ABÛ ‘UBAYDA ‘ÂMIR B. AL-DJARÂH

Évaluer cet élément
(2 Votes)
Le tombeau d'Abû 'Ubayda Le tombeau d'Abû 'Ubayda

Le Garant de la communauté

Abû 'Ubayda est d'origine mecquoise, il appartient à la tribu de Quraysh et au clan de Fihr. ِFihr est le dixième arrière-grand-père du Prophète (PSL). Il fait partie des premiers convertis et demeure avec 'Umar l'un des deux hommes à qui Abû Bakr voulait confier le Califat après la mort du Prophète, paix sur lui. Certains historiens spécialisés dans la généalogie affirment qu'Abû 'Ubayda n'a pas laissé de descendance. Il était connu pour son comportement bienveillant, sa modestie et sa mansuétude.
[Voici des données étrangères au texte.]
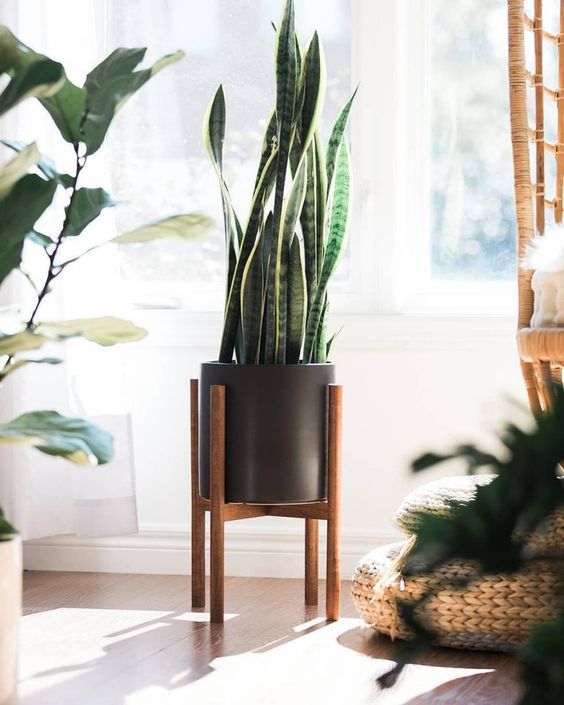
Locate an element on the screen. This screenshot has width=564, height=705. 2 sides to a window is located at coordinates (464, 159), (171, 164).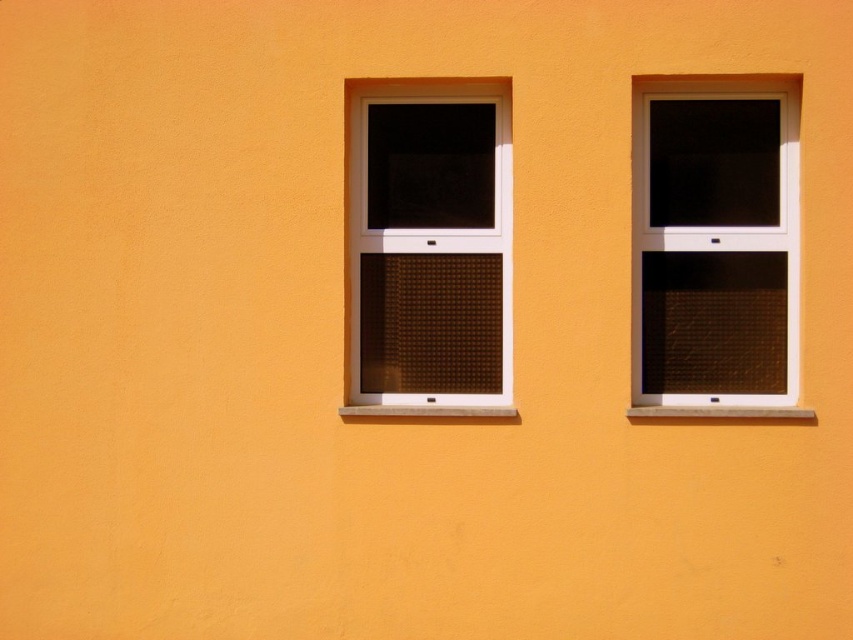
You are an interior designer assessing the wall with two windows. The matte white window at right and the brown textured glass at center are both on the same wall. Which window is wider?

The matte white window at right is wider than the brown textured glass at center because its width surpasses that of the brown textured glass at center.

You are standing in front of the orange wall and want to locate the matte white window at right and the brown textured glass at center. Which object is positioned to the right side of the other?

The matte white window at right is to the right of brown textured glass at center.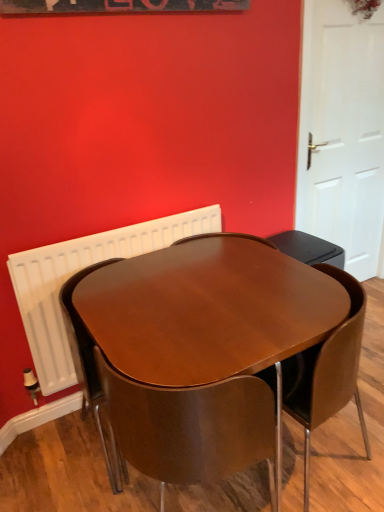
At what (x,y) coordinates should I click in order to perform the action: click on wooden chair at center, arranged as the 2th chair when viewed from the right. Please return your answer as a coordinate pair (x, y). This screenshot has width=384, height=512. Looking at the image, I should click on (188, 430).

Locate an element on the screen. The height and width of the screenshot is (512, 384). white matte door at right is located at coordinates (343, 133).

Identify the location of wooden chair at center, arranged as the 2th chair when viewed from the right. (188, 430).

Is white matte door at right in contact with white radiator at upper left?

There is a gap between white matte door at right and white radiator at upper left.

Looking at this image, from the image's perspective, which is above, white matte door at right or white radiator at upper left?

white matte door at right.

Considering the positions of objects white matte door at right and white radiator at upper left in the image provided, who is in front, white matte door at right or white radiator at upper left?

white radiator at upper left is in front.

Measure the distance from glossy wood table at center to brown leather chair at center, which is counted as the first chair, starting from the right.

A distance of 12.74 inches exists between glossy wood table at center and brown leather chair at center, which is counted as the first chair, starting from the right.

From a real-world perspective, between glossy wood table at center and brown leather chair at center, placed as the 2th chair when sorted from left to right, who is vertically higher?

brown leather chair at center, placed as the 2th chair when sorted from left to right, from a real-world perspective.

Is glossy wood table at center positioned far away from brown leather chair at center, placed as the 2th chair when sorted from left to right?

They are positioned close to each other.

Is wooden chair at center, arranged as the 2th chair when viewed from the right, not within white radiator at upper left?

wooden chair at center, arranged as the 2th chair when viewed from the right, lies outside white radiator at upper left's area.

Looking at this image, from the image's perspective, relative to white radiator at upper left, is wooden chair at center, arranged as the 2th chair when viewed from the right, above or below?

wooden chair at center, arranged as the 2th chair when viewed from the right, is situated lower than white radiator at upper left in the image.

Is wooden chair at center, arranged as the 2th chair when viewed from the right, aimed at white radiator at upper left?

Yes, wooden chair at center, arranged as the 2th chair when viewed from the right, is turned towards white radiator at upper left.

Which object is positioned more to the left, wooden chair at center, acting as the first chair starting from the left, or white radiator at upper left?

From the viewer's perspective, white radiator at upper left appears more on the left side.

Between white matte door at right and glossy wood table at center, which one appears on the left side from the viewer's perspective?

glossy wood table at center.

Does point (303, 202) appear closer or farther from the camera than point (272, 360)?

Point (303, 202).

Is glossy wood table at center a part of white matte door at right?

No, white matte door at right does not contain glossy wood table at center.

The image size is (384, 512). In order to click on door located behind the glossy wood table at center in this screenshot , I will do (x=343, y=133).

Where is `chair in front of the glossy wood table at center`? chair in front of the glossy wood table at center is located at coordinates (188, 430).

Is wooden chair at center, arranged as the 2th chair when viewed from the right, taller than glossy wood table at center?

Indeed, wooden chair at center, arranged as the 2th chair when viewed from the right, has a greater height compared to glossy wood table at center.

How many degrees apart are the facing directions of wooden chair at center, arranged as the 2th chair when viewed from the right, and glossy wood table at center?

The angle between the facing direction of wooden chair at center, arranged as the 2th chair when viewed from the right, and the facing direction of glossy wood table at center is 180 degrees.

Is wooden chair at center, arranged as the 2th chair when viewed from the right, further to the viewer compared to glossy wood table at center?

That is False.

Is wooden chair at center, arranged as the 2th chair when viewed from the right, oriented away from brown leather chair at center, placed as the 2th chair when sorted from left to right?

No, wooden chair at center, arranged as the 2th chair when viewed from the right,'s orientation is not away from brown leather chair at center, placed as the 2th chair when sorted from left to right.

Is wooden chair at center, acting as the first chair starting from the left, shorter than brown leather chair at center, which is counted as the first chair, starting from the right?

Correct, wooden chair at center, acting as the first chair starting from the left, is not as tall as brown leather chair at center, which is counted as the first chair, starting from the right.

From a real-world perspective, which is physically above, wooden chair at center, acting as the first chair starting from the left, or brown leather chair at center, which is counted as the first chair, starting from the right?

From a 3D spatial view, wooden chair at center, acting as the first chair starting from the left, is above.

Considering the sizes of wooden chair at center, acting as the first chair starting from the left, and brown leather chair at center, placed as the 2th chair when sorted from left to right, in the image, is wooden chair at center, acting as the first chair starting from the left, wider or thinner than brown leather chair at center, placed as the 2th chair when sorted from left to right,?

wooden chair at center, acting as the first chair starting from the left, is thinner than brown leather chair at center, placed as the 2th chair when sorted from left to right.

What's the angular difference between white radiator at upper left and wooden chair at center, arranged as the 2th chair when viewed from the right,'s facing directions?

They differ by 180 degrees in their facing directions.

Can you confirm if white radiator at upper left is shorter than wooden chair at center, acting as the first chair starting from the left?

Indeed, white radiator at upper left has a lesser height compared to wooden chair at center, acting as the first chair starting from the left.

From a real-world perspective, is white radiator at upper left positioned over wooden chair at center, acting as the first chair starting from the left, based on gravity?

Yes.

Is wooden chair at center, acting as the first chair starting from the left, at the back of white radiator at upper left?

No, wooden chair at center, acting as the first chair starting from the left, is not at the back of white radiator at upper left.

The height and width of the screenshot is (512, 384). Identify the location of door above the white radiator at upper left (from the image's perspective). (343, 133).

You are a GUI agent. You are given a task and a screenshot of the screen. Output one action in this format:
    pyautogui.click(x=<x>, y=<y>)
    Task: Click on the chair behind the glossy wood table at center
    
    Given the screenshot: What is the action you would take?
    pyautogui.click(x=330, y=371)

Based on their spatial positions, is glossy wood table at center or brown leather chair at center, which is counted as the first chair, starting from the right, closer to white radiator at upper left?

glossy wood table at center is positioned closer to the anchor white radiator at upper left.

Which object lies further to the anchor point wooden chair at center, acting as the first chair starting from the left, brown leather chair at center, which is counted as the first chair, starting from the right, or glossy wood table at center?

brown leather chair at center, which is counted as the first chair, starting from the right.

Estimate the real-world distances between objects in this image. Which object is closer to glossy wood table at center, brown leather chair at center, placed as the 2th chair when sorted from left to right, or white radiator at upper left?

Based on the image, brown leather chair at center, placed as the 2th chair when sorted from left to right, appears to be nearer to glossy wood table at center.

From the picture: Based on their spatial positions, is white matte door at right or brown leather chair at center, which is counted as the first chair, starting from the right, closer to white radiator at upper left?

brown leather chair at center, which is counted as the first chair, starting from the right, is closer to white radiator at upper left.

From the image, which object appears to be nearer to glossy wood table at center, white radiator at upper left or wooden chair at center, acting as the first chair starting from the left?

wooden chair at center, acting as the first chair starting from the left, is positioned closer to the anchor glossy wood table at center.

Looking at the image, which one is located closer to white radiator at upper left, wooden chair at center, acting as the first chair starting from the left, or white matte door at right?

The object closer to white radiator at upper left is wooden chair at center, acting as the first chair starting from the left.

From the image, which object appears to be farther from brown leather chair at center, placed as the 2th chair when sorted from left to right, white matte door at right or glossy wood table at center?

white matte door at right is further to brown leather chair at center, placed as the 2th chair when sorted from left to right.

Looking at this image, when comparing their distances from wooden chair at center, acting as the first chair starting from the left, does white radiator at upper left or brown leather chair at center, which is counted as the first chair, starting from the right, seem closer?

brown leather chair at center, which is counted as the first chair, starting from the right, is positioned closer to the anchor wooden chair at center, acting as the first chair starting from the left.

Locate an element on the screen. chair between white radiator at upper left and brown leather chair at center, which is counted as the first chair, starting from the right is located at coordinates (188, 430).

You are a GUI agent. You are given a task and a screenshot of the screen. Output one action in this format:
    pyautogui.click(x=<x>, y=<y>)
    Task: Click on the chair that lies between white matte door at right and glossy wood table at center from top to bottom
    The image size is (384, 512).
    Given the screenshot: What is the action you would take?
    pyautogui.click(x=330, y=371)

The height and width of the screenshot is (512, 384). Identify the location of table located between wooden chair at center, arranged as the 2th chair when viewed from the right, and brown leather chair at center, which is counted as the first chair, starting from the right, in the left-right direction. (195, 344).

Where is `table located between white radiator at upper left and white matte door at right in the left-right direction`? Image resolution: width=384 pixels, height=512 pixels. table located between white radiator at upper left and white matte door at right in the left-right direction is located at coordinates (195, 344).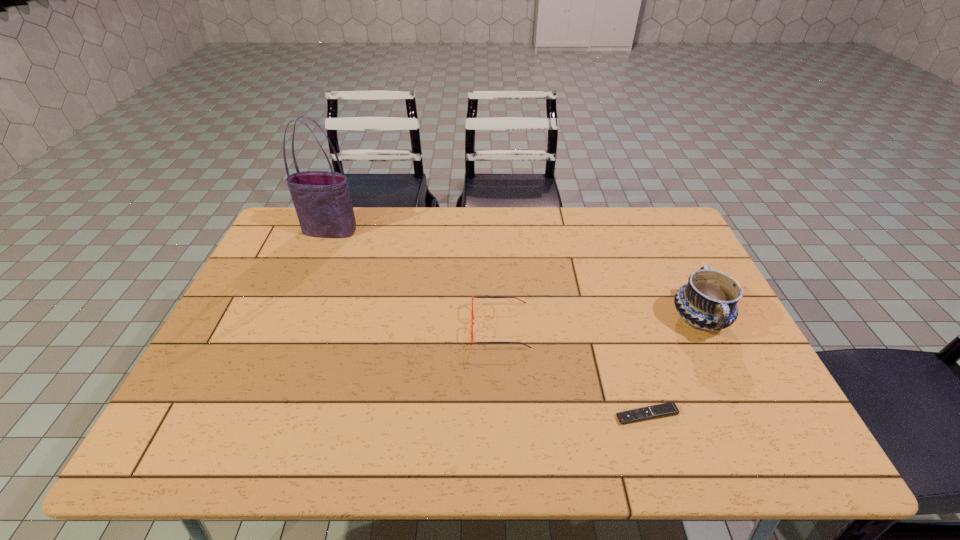
The image size is (960, 540). Identify the location of free space at the near edge. (481, 450).

In the image, there is a desktop. Identify the location of free space at the left edge. The height and width of the screenshot is (540, 960). (308, 253).

At what (x,y) coordinates should I click in order to perform the action: click on free space at the right edge of the desktop. Please return your answer as a coordinate pair (x, y). Looking at the image, I should click on (780, 421).

The image size is (960, 540). Find the location of `free space at the near left corner of the desktop`. free space at the near left corner of the desktop is located at coordinates (186, 460).

Image resolution: width=960 pixels, height=540 pixels. Identify the location of vacant space at the far right corner of the desktop. (652, 237).

Find the location of a particular element. The width and height of the screenshot is (960, 540). free space at the near right corner of the desktop is located at coordinates (762, 431).

The width and height of the screenshot is (960, 540). I want to click on free spot between the rightmost object and the second shortest object, so click(600, 323).

You are a GUI agent. You are given a task and a screenshot of the screen. Output one action in this format:
    pyautogui.click(x=<x>, y=<y>)
    Task: Click on the vacant region between the leftmost object and the third object from right to left
    
    Given the screenshot: What is the action you would take?
    (416, 279)

I want to click on vacant point located between the third object from left to right and the leftmost object, so click(489, 323).

Image resolution: width=960 pixels, height=540 pixels. I want to click on blank region between the third tallest object and the rightmost object, so click(x=600, y=323).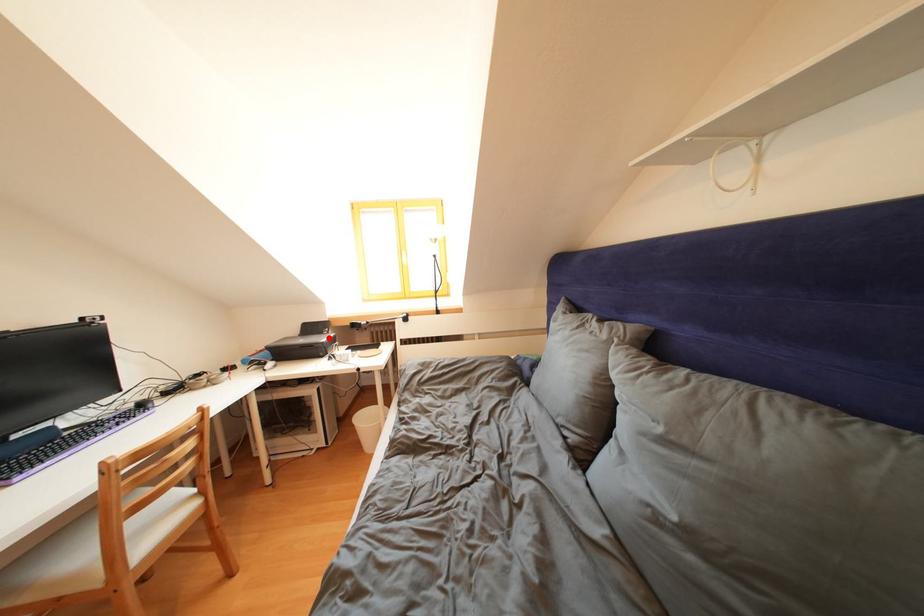
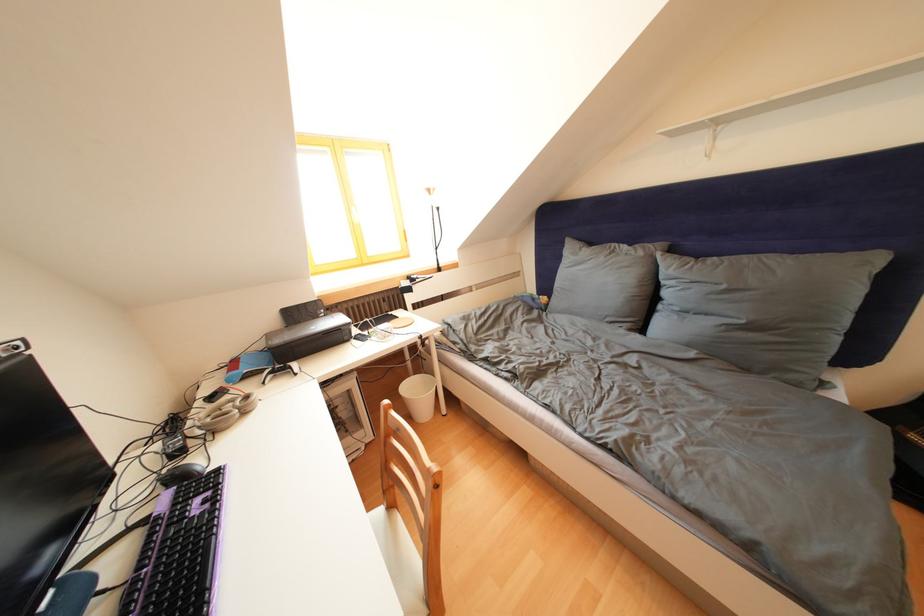
Find the pixel in the second image that matches the highlighted location in the first image.

(323, 322)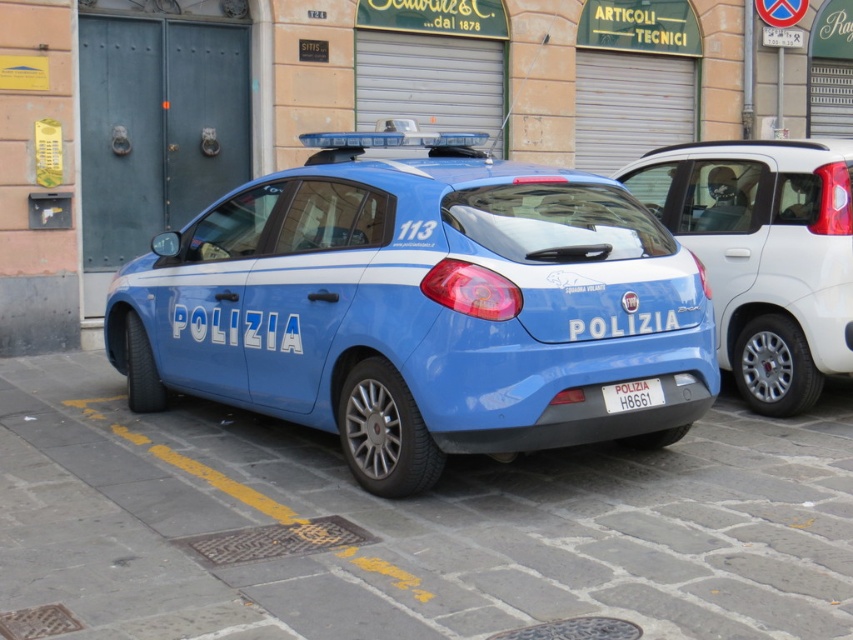
You are a pedestrian standing on the cobblestone street. You see a matte blue car at center and a blue glossy car at center. Which one is closer to you?

The matte blue car at center is closer to you because it is in front of the blue glossy car at center.

You are a delivery person who needs to park a 1.8m wide delivery van next to the matte blue car at center and the blue glossy car at center. Which car should you park next to to ensure there is enough space for the van?

The matte blue car at center has a larger width than the blue glossy car at center, so you should park next to the blue glossy car at center to ensure there is enough space for the van.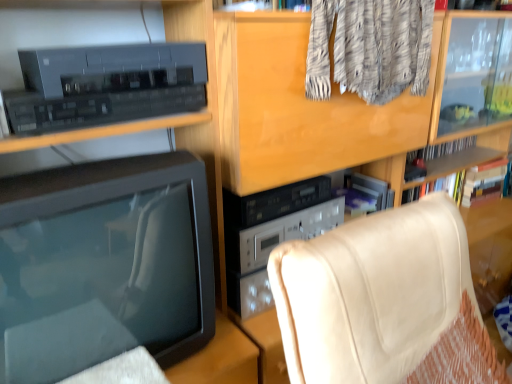
Question: Are beige leather chair at lower right and matte black television at left located far from each other?

Choices:
 (A) no
 (B) yes

Answer: (A)

Question: From a real-world perspective, is beige leather chair at lower right physically below matte black television at left?

Choices:
 (A) yes
 (B) no

Answer: (A)

Question: Can you confirm if beige leather chair at lower right is wider than matte black television at left?

Choices:
 (A) no
 (B) yes

Answer: (B)

Question: Does beige leather chair at lower right lie behind matte black television at left?

Choices:
 (A) no
 (B) yes

Answer: (A)

Question: Can you confirm if beige leather chair at lower right is smaller than matte black television at left?

Choices:
 (A) no
 (B) yes

Answer: (A)

Question: From the image's perspective, is beige leather chair at lower right on matte black television at left?

Choices:
 (A) no
 (B) yes

Answer: (A)

Question: Considering the relative sizes of matte black television at left and beige leather chair at lower right in the image provided, is matte black television at left smaller than beige leather chair at lower right?

Choices:
 (A) no
 (B) yes

Answer: (B)

Question: From a real-world perspective, does matte black television at left sit lower than beige leather chair at lower right?

Choices:
 (A) yes
 (B) no

Answer: (B)

Question: Considering the relative positions of matte black television at left and beige leather chair at lower right in the image provided, is matte black television at left to the right of beige leather chair at lower right from the viewer's perspective?

Choices:
 (A) yes
 (B) no

Answer: (B)

Question: Is matte black television at left positioned before beige leather chair at lower right?

Choices:
 (A) yes
 (B) no

Answer: (B)

Question: Does matte black television at left turn towards beige leather chair at lower right?

Choices:
 (A) no
 (B) yes

Answer: (A)

Question: Is matte black television at left further to the viewer compared to beige leather chair at lower right?

Choices:
 (A) yes
 (B) no

Answer: (A)

Question: Considering the positions of point (148, 251) and point (382, 248), is point (148, 251) closer or farther from the camera than point (382, 248)?

Choices:
 (A) closer
 (B) farther

Answer: (B)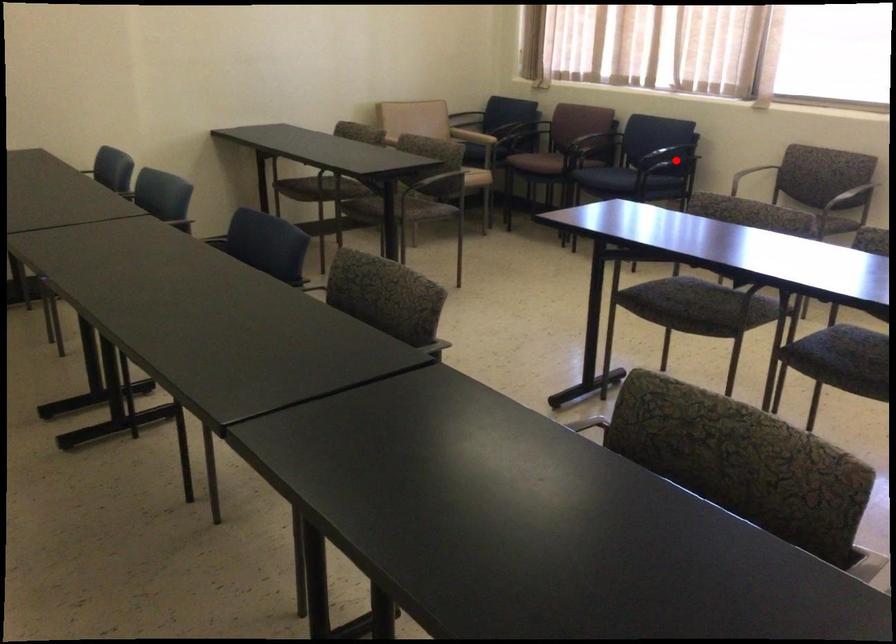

Le Prophète, paix sur lui, lui promit de son vivant le Paradis et le surnomma ''le Garant de cette communauté". Abû 'Ubayda faisait partie de la minorité des compagnons qui avait entièrement mémorisé le Coran. Il rapporta peu de hadîths, l'imâm Ahmad lui attribue une dizaine de traditions dans son Musnad.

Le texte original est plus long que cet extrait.